[[ Supplied material open ]]
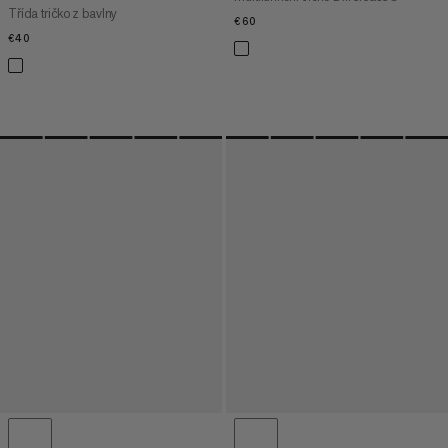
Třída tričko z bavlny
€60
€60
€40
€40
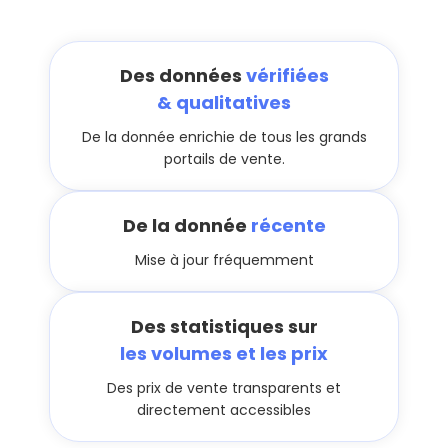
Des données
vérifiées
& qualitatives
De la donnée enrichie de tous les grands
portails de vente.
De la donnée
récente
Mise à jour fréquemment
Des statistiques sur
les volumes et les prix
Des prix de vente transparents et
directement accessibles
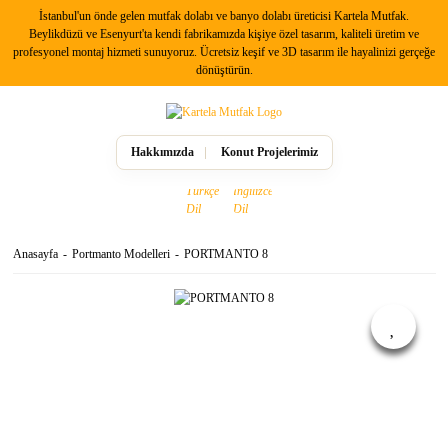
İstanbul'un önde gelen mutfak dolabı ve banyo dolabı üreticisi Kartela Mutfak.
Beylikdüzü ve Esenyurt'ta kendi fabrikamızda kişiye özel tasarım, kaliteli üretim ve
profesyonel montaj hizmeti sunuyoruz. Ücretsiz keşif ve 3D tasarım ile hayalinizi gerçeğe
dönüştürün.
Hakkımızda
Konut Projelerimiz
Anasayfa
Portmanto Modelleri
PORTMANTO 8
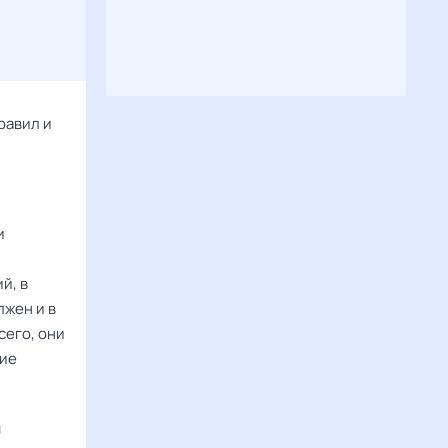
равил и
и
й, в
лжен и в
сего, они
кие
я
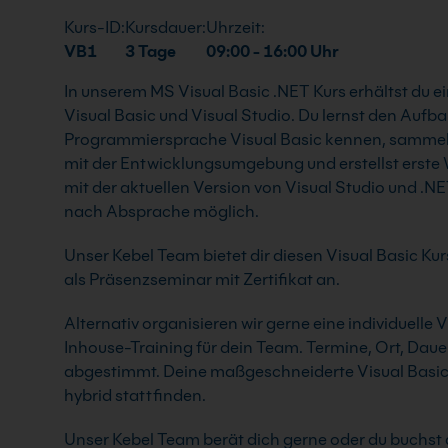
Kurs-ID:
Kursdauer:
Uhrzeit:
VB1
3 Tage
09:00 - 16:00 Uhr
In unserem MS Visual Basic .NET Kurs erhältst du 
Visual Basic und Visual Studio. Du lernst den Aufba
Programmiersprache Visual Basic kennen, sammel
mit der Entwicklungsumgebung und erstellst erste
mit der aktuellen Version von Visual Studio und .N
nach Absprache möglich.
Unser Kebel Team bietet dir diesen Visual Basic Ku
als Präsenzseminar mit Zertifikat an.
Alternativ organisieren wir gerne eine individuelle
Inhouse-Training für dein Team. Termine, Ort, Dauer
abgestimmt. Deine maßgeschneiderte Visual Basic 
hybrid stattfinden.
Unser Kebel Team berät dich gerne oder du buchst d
[[ Supplied material closed ]]
* **Exercise aim**
Transcribe the text of every record above, line for line and character for character. Leave out the picture markers.

* **Task result**
Třída tričko z bavlny
€60
€60
€40
€40
Des données
vérifiées
& qualitatives
De la donnée enrichie de tous les grands
portails de vente.
De la donnée
récente
Mise à jour fréquemment
Des statistiques sur
les volumes et les prix
Des prix de vente transparents et
directement accessibles
İstanbul'un önde gelen mutfak dolabı ve banyo dolabı üreticisi Kartela Mutfak.
Beylikdüzü ve Esenyurt'ta kendi fabrikamızda kişiye özel tasarım, kaliteli üretim ve
profesyonel montaj hizmeti sunuyoruz. Ücretsiz keşif ve 3D tasarım ile hayalinizi gerçeğe
dönüştürün.
Hakkımızda
Konut Projelerimiz
Anasayfa
Portmanto Modelleri
PORTMANTO 8
равил и
и
й, в
лжен и в
сего, они
кие
я
Kurs-ID:
Kursdauer:
Uhrzeit:
VB1
3 Tage
09:00 - 16:00 Uhr
In unserem MS Visual Basic .NET Kurs erhältst du 
Visual Basic und Visual Studio. Du lernst den Aufba
Programmiersprache Visual Basic kennen, sammel
mit der Entwicklungsumgebung und erstellst erste
mit der aktuellen Version von Visual Studio und .N
nach Absprache möglich.
Unser Kebel Team bietet dir diesen Visual Basic Ku
als Präsenzseminar mit Zertifikat an.
Alternativ organisieren wir gerne eine individuelle
Inhouse-Training für dein Team. Termine, Ort, Dauer
abgestimmt. Deine maßgeschneiderte Visual Basic 
hybrid stattfinden.
Unser Kebel Team berät dich gerne oder du buchst d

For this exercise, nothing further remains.